In a recent newsletter, I provided a short list of what to say no to this year. Here are a few more tips and how and why it’s ok to say no:
- Be direct, such as “no, I can’t” or “no, I don’t want to.”
- Offer a solution or suggest a person or tool that could help the asker.
- Apologies and all sorts of reasons for your answer is not required.
- Don’t lie. Lying will most likely lead to guilt — and remember, this is what you are trying to avoid feeling.
- Remember that it is better to say no now than be resentful later.
- Be polite, such as “Thanks for asking” or “I’m flattered that you thought of me”.
- Practice saying no. Imagine a scenario and then practice saying no either by yourself or with a friend. This will get you feeling a lot more comfortable with saying no.
- Don’t say, “I’ll think about it” if you don’t want to do it. This will just prolong the situation and make you feel even more stressed.
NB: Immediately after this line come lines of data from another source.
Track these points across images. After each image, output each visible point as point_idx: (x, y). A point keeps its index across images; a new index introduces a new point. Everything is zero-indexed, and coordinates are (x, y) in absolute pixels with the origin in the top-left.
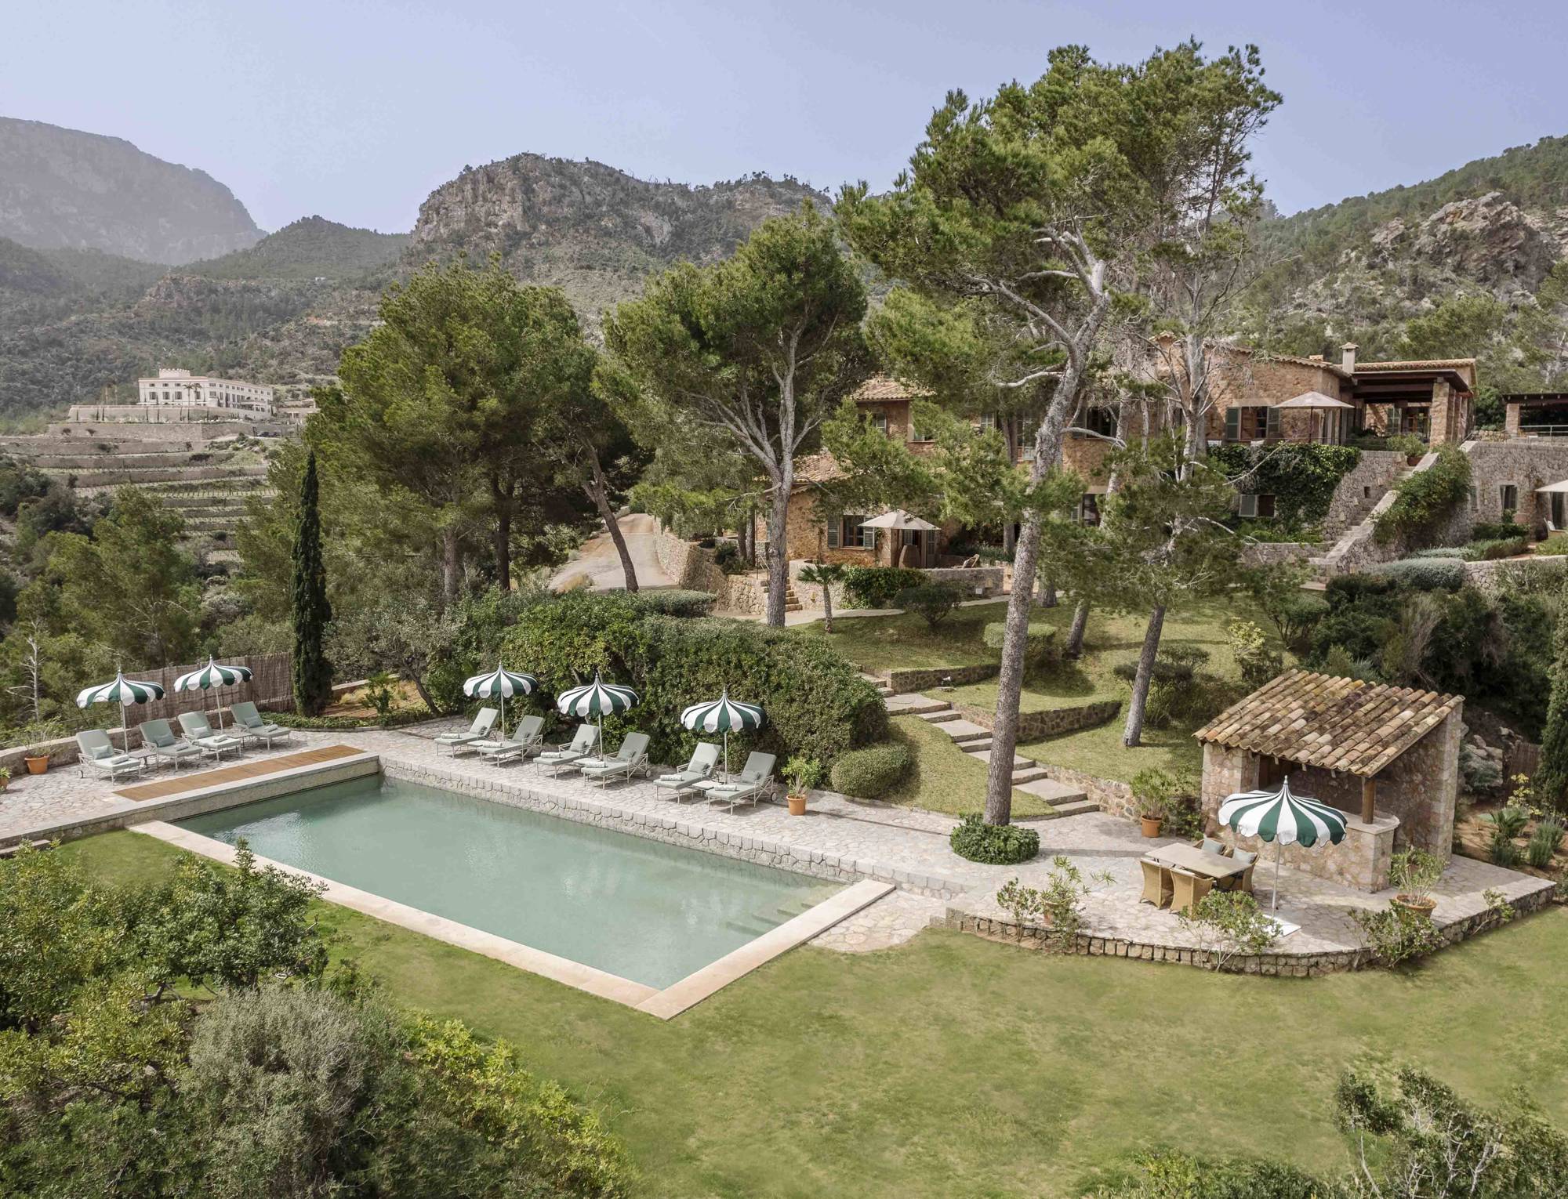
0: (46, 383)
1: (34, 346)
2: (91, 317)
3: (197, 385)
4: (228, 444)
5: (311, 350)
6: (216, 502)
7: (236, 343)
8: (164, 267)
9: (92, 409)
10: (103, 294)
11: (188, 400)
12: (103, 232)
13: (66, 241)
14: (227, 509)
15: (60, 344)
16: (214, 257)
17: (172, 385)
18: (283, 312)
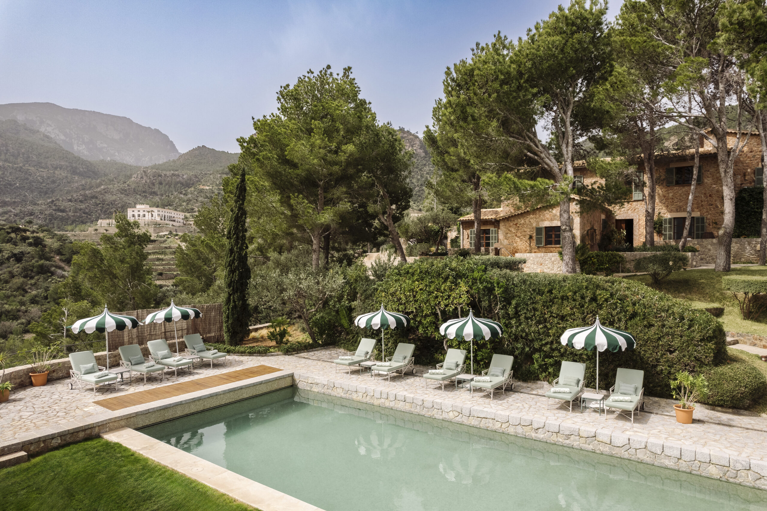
0: (89, 214)
1: (86, 198)
2: (110, 187)
3: (152, 211)
4: (164, 235)
5: (200, 199)
6: (159, 259)
7: (169, 196)
8: (140, 167)
9: (107, 221)
10: (115, 178)
11: (148, 217)
12: (117, 154)
13: (101, 158)
14: (164, 263)
15: (97, 198)
16: (161, 162)
17: (141, 211)
18: (188, 184)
Saying “no” is a part of being a working professional. But there is a right way to do it: Make the reason for your rejection known and, if you can, offer a solution or alternative. That way, you don’t have to sacrifice on the quality of your work or over-schedule yourself. Everyone involved knows what to expect and you’ll be viewed as a resource.
Remember that your self-worth does not depend on how much you do for other people.